This is an excerpt from Australian Backyard Naturalist, published by the National Library of Australia, now only available in second-hand shops, or in my revised edition, available through Polymoth Books, or from Amazon, as an e-book, or as print. The book shared the 2012 W. A. Premier's Prize for Children's Literature. It is a very different look at Australian life forms.
2.02 Mammals at a glance
Mammals are warm-blooded animals like us. They have fur or hair
(sometimes not very much), they give birth to live young (except for platypuses
and echidnas, which lay eggs), and they all feed their young with milk. Some
mammals like whales and dolphins live in the sea, and polar bears live in extremely
cold places. Camels can live in very dry deserts, and humans are able to
live just about anywhere.
Most people think Australia’s mammals are all
marsupials—mammals that have pouches, but even before European settlement,
Australia had more placental mammals (that means mammals like us, whose babies
are nourished before birth by an organ called the placenta, attached to the
wall of the mother’s uterus).
Australia’s placental mammals include the bats and
native rats and mice on the land, and the whales, dolphins and seals in our oceans.
Evolution sometimes deals animals a nasty hand, and that is certainly the case
with the marsupials. Putting it simply, the ‘plumbing’ of a female marsupial is
such that they cannot give birth to large babies.
The solution is sensible: the joey is born as a tiny
speck, little more than an appetite with two legs that it uses to haul itself
to a pouch, where it attaches to a teat, and proceeds to develop a full body,
just as a lamb, a kitten or a human child does, inside the mother, before it is
born.
A possum skull, a rabbit skull and a piranha jaw:
which is which? (The 32 mm coin is there for a scale: you will see quite a lot
of it.)
2.03 The teeth of mammals
Dentition tells us that this mandible or jaw bone, found on a deserted beach on Thursday Island, came from a dugong. Local hunters butcher their catch there, far from their homes because they don’t want to attract crocodiles and sharks to where they live and swim.
Teeth are classed as incisors, canines, premolars and
molars, and the patterns of these teeth, in this order, are called ‘dentition’.
To get a proper identification, you often need to see and count the teeth (or
the sockets, in which the teeth once sat) in one half of each jaw.
The incisors (I) are the front teeth, the cutting teeth,
and in humans we write this as 2/2, meaning you have two incisors on each side
of the upper and lower jaw (we only count the teeth on one side). Our canines
(C) are coded 1/1, premolars (Pm) are 2/2 and molars (M) are 3/3 (children have
molars as 2/2 until their ‘wisdom teeth’ emerge in their later teen years).

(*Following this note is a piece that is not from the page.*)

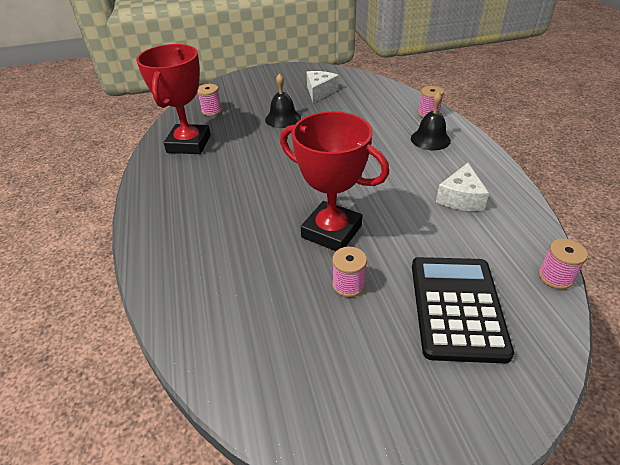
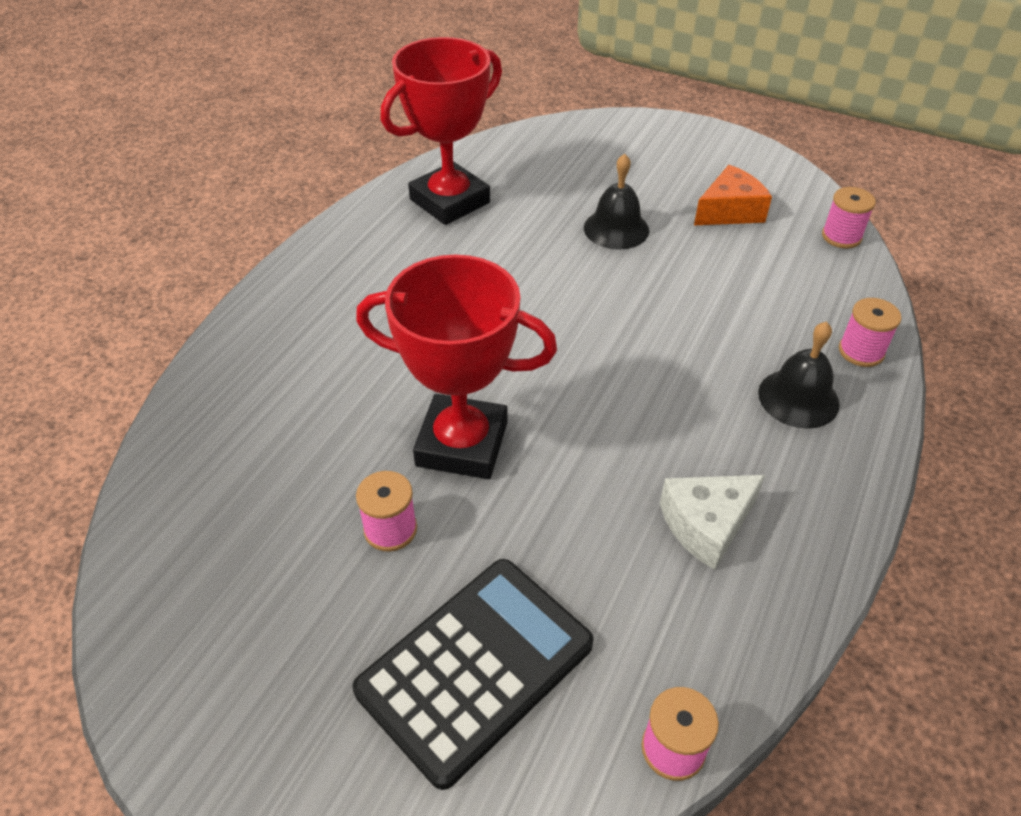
camera: 40 degrees right, 5 degrees up
pink spool [197,84,222,116] -> pink spool moved to [822,187,876,248]
red trophy [280,111,389,251] -> red trophy turned 60 degrees counterclockwise [356,255,557,479]
white cheese [307,71,339,103] -> orange cheese [694,165,772,225]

Zoologists write the dentition in a formula like this for human beings: I2/2
C1/1 Pm2/2 M3/3. Now take a look at the five Australian skulls below.
An eastern grey
kangaroo is I3/1 C0/0 Pm2/2 M4/4. A koala is I3/1 C1/0 Pm1/1 M4/4. A ringtail
possum is I3/2 C1/0 Pm3/3 M4/4. A Tasmanian devil is I4/3 C1/1 Pm2/2 M4/4. The
dentition of Australian marsupials, such as kangaroos and Tasmanian devils is
clearly quite unlike that of humans.
This skull on the right, found near Sydney Harbour was easy to identify by its dentition as having once belonged to a possum.